ISLAMABAD: Poor response by global markets to the Eurobond offering by Pakistan shows that unfortunately global investors remain unconvinced of the improved economy narrative that the present government has been trying to sell.
This was stated by MNA Asad Umar, head of Pakistan Tehreek-i-Insaf’s marketing, media and policy wing, in a statement issued on Monday. The extremely low level of foreign direct investment (FDI) being received by the country, he argued, was a vote of no confidence by global investors in the economic policies of the current government.
“FDI which had peaked at more than $5 billion a few years back was less than $1 billion in 2014-15,” he said.
The government in its latest offering last week was only able to sell Eurobonds worth $500 million at a yield of 8.25 per cent which is the same pricing it got last year when Pakistan had re-entered the international bond market after a gap of several years, he said.
Everything else remaining the same the pricing this time should have been lower as there was no re-entry premium to be paid. Hence, the markets are essentially saying that things are getting worse, Mr Umar said, adding that the comparison with recent bond issued by other emerging economies makes for shocking reading.

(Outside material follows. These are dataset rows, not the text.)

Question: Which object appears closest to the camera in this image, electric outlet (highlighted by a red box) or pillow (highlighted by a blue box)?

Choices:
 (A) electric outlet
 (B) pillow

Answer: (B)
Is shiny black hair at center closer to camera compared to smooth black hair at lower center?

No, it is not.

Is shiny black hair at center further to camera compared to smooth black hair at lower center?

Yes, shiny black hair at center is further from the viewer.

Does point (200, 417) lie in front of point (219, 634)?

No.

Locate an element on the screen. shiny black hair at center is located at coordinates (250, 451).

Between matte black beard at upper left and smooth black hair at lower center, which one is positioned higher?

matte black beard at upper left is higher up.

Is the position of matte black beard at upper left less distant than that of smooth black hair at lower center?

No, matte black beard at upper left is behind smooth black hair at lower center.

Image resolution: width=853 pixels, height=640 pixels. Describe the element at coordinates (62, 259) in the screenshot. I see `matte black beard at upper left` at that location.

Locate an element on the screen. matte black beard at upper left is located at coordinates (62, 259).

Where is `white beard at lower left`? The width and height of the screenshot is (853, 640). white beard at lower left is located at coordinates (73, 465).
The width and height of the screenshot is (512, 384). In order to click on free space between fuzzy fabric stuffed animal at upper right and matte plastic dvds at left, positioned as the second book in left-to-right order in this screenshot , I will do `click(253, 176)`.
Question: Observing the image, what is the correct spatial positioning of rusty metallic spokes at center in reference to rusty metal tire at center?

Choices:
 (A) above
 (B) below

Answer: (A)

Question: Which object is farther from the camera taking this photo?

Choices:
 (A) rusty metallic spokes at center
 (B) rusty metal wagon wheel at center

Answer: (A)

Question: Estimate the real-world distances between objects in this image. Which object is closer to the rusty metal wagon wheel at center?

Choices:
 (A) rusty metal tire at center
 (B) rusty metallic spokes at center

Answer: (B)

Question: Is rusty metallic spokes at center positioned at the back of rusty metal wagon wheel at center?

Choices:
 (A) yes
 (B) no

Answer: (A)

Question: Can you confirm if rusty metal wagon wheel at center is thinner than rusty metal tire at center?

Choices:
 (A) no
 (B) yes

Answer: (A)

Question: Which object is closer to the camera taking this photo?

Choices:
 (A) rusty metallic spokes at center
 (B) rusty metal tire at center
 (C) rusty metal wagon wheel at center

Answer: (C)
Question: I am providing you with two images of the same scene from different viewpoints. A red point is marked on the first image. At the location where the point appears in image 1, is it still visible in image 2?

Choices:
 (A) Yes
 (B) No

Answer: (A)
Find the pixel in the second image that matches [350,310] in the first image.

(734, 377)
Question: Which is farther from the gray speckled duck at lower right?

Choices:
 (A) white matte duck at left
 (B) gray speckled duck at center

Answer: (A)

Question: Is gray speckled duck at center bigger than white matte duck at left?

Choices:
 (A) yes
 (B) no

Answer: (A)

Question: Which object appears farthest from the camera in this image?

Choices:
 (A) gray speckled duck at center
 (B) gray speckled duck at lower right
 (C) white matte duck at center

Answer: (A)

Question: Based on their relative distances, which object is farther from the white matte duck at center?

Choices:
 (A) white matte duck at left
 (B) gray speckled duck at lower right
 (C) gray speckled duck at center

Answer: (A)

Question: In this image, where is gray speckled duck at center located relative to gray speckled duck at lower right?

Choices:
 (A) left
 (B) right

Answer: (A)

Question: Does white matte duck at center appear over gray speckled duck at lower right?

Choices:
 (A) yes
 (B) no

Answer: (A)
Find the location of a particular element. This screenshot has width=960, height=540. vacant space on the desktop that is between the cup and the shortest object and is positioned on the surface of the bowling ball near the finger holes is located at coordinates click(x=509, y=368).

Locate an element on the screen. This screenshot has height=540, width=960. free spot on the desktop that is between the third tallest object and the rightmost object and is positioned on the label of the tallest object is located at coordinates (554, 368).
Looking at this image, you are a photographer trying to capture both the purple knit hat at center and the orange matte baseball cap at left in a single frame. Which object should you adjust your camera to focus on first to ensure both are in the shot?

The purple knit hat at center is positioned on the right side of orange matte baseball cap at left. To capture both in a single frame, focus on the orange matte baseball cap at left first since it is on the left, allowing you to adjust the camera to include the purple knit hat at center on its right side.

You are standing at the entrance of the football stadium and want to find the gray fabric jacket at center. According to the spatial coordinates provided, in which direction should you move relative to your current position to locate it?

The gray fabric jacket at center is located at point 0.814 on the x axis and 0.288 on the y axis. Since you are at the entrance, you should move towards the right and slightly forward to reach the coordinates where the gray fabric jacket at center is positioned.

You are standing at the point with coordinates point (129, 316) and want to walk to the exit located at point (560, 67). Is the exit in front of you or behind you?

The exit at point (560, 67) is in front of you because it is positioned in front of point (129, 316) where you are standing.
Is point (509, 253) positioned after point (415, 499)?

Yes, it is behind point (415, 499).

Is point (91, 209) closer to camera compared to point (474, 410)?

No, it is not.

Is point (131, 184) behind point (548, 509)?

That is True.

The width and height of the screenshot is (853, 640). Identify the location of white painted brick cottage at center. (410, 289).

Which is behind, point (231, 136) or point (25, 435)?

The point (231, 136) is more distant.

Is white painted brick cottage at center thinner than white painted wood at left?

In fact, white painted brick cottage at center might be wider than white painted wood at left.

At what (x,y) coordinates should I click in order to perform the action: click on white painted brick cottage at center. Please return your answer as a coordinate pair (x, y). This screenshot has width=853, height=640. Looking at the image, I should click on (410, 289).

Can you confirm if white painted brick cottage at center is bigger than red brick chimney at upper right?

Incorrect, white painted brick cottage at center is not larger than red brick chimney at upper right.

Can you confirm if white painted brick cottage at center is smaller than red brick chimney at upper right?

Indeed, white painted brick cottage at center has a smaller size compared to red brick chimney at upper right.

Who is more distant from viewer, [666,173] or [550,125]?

He said just two examples would suffice his argument. Kenya in its first-ever issue last year raised $1.5 billion at a yield of 6.875pc. Similarly, Sri Lanka just a few months back raised $650 million at a pricing of 6.125pc which is more than 2pc lower than what Pakistan is going to pay.
Mr Umar added that current account continued to run in deficit despite the record plunge in oil prices which was the single biggest import of Pakistan. Exports continue to decline and the drop in exports is starting to reach alarming proportions.
The energy sector crises is getting even worse with massive load-shedding with continued delay in new projects and non-performance of supposedly completed projects, no reduction in line losses and receivables reaching record levels and circular debt back to near record levels despite doubling of prices of electricity for business and consumers.
He substantiated his argument by citing latest ranking of the country at various international forums.
“Pakistan’s ranking in the World Economic Forum Global Competitiveness Index has dropped from 124th at the end of the Zardari era to 129th this year. The ease of doing business report of the World Bank dropped Pakistan from 107th to 128th.”
The combination of this eroding competitiveness and the piling of exorbitantly expensive debt is sinking Pakistan further into a debt trap imperiling future generations of the country, he added.